SOURCE PASSAGE:
What I will say though, is some kids can and will comment on everything. Even when I was wearing a hoodie and leggings one of my oldest girls classmates pointed out my bum and was commenting on it during parent child afternoon. Thankfully, it was nipped in the bud by his own mum. And you couldn’t even see my bum 😂

Why was she pointing at your bum

Anotherparkingthread · 28/04/2025 15:51

Sorry but they are her tits and she can do what she likes with them it's not your business.

It's good that her ten year old is learning that women don't have to change to dress a certain way, behave a certain way, or feel shame just because they are uncomfortable.

Lardychops · 28/04/2025 15:53

StarlightLady · 28/04/2025 15:47

I voted YABU, very much in the minority but l think there are bigger issues here.

Children should be taught that those people who, for whatever reason, appear different to look at are still to be valued. Name calling, be it about parents or the child themself is wrong!

lt demonstrates that more needs to be done to encourage a different attitude to diversity.

What if a woman wore dog collar and a ball gag out and about would you be ok with that in the name of diversity ?
genuine question xx

I guess I just think that overt sexual displays should be private and remain in the adult world.

WORK REQUEST A:
Summarize the forum thread in two sentences.
WORK REQUEST B:
According to the forum thread, who put a stop to the classmate's comments during parent child afternoon?
WORK REQUEST C:
Translate this sentence from the forum thread into Spanish: "Children should be taught that those people who, for whatever reason, appear different to look at are still to be valued."

DATA EXCERPTS:
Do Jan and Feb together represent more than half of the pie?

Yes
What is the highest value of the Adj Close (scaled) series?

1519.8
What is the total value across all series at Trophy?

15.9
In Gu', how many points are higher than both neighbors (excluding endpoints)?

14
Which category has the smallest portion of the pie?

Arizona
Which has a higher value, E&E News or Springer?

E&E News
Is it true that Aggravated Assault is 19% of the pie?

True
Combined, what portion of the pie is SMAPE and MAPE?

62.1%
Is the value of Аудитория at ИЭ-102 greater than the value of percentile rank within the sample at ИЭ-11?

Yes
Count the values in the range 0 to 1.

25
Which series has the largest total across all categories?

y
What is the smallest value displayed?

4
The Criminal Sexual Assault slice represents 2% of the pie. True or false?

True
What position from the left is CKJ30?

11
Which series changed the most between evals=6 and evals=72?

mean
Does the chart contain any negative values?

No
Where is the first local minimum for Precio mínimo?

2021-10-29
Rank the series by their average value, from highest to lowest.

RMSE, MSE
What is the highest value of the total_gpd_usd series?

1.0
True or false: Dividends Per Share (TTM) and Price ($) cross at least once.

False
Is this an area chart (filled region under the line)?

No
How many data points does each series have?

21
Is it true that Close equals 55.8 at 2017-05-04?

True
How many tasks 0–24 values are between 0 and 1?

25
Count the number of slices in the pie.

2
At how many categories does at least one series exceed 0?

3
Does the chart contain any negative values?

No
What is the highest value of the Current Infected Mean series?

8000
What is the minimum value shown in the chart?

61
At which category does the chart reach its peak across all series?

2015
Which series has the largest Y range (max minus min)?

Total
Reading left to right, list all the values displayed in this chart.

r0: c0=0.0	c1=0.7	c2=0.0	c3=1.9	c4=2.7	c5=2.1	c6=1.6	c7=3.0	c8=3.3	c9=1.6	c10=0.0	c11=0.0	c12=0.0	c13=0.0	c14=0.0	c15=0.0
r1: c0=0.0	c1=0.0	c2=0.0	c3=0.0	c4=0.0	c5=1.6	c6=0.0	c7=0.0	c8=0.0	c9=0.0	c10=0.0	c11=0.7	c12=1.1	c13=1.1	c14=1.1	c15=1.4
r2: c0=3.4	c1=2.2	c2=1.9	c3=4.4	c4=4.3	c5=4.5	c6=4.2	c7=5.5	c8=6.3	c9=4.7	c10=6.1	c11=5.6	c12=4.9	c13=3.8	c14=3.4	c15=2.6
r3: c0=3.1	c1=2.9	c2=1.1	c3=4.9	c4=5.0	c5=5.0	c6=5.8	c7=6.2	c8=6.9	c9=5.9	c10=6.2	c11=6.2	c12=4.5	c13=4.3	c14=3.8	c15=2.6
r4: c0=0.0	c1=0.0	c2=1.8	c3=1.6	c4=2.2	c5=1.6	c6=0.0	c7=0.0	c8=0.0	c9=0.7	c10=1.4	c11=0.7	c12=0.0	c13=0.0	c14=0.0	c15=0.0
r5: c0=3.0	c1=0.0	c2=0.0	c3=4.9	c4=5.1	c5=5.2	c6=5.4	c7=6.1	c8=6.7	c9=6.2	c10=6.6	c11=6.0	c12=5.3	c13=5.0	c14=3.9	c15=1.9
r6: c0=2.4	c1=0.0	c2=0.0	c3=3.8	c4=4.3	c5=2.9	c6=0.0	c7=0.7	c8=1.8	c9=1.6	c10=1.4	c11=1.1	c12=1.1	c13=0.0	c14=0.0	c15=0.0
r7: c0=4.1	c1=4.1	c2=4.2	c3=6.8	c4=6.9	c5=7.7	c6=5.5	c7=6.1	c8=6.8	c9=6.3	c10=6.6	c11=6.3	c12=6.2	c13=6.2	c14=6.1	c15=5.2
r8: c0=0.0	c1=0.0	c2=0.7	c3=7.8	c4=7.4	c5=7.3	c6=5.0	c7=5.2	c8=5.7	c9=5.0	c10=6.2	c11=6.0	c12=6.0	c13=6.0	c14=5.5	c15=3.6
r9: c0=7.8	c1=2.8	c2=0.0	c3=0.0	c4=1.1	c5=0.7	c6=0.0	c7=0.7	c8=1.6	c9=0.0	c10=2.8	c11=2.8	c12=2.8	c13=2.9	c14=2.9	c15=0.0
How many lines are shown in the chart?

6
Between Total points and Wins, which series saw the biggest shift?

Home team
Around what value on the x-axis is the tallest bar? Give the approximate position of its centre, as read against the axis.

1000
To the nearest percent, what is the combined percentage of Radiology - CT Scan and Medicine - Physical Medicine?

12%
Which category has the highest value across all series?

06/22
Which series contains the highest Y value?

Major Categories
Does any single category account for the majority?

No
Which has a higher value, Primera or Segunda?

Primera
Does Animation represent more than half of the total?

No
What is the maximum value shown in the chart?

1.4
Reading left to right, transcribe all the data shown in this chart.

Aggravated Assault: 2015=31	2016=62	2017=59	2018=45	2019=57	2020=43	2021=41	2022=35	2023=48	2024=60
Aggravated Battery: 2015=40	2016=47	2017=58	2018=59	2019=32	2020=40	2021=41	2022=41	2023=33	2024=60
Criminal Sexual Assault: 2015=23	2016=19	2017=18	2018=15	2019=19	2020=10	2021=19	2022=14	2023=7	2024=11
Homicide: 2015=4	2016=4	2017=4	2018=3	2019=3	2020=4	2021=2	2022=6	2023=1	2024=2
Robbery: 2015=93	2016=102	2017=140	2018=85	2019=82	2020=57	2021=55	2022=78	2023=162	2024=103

EXPECTED OUTPUT A:
One post says some kids will comment on everything, recalling how a classmate of the poster's oldest girl remarked on the poster's bum during parent child afternoon until his own mum stopped it. Other posts say the woman can do what she likes with her body, that children should learn to value people who look different, and that overt sexual displays should stay private and in the adult world.

EXPECTED OUTPUT B:
His own mum stopped them.

EXPECTED OUTPUT C:
A los niños se les debería enseñar que las personas que, por el motivo que sea, tienen un aspecto diferente siguen mereciendo ser valoradas.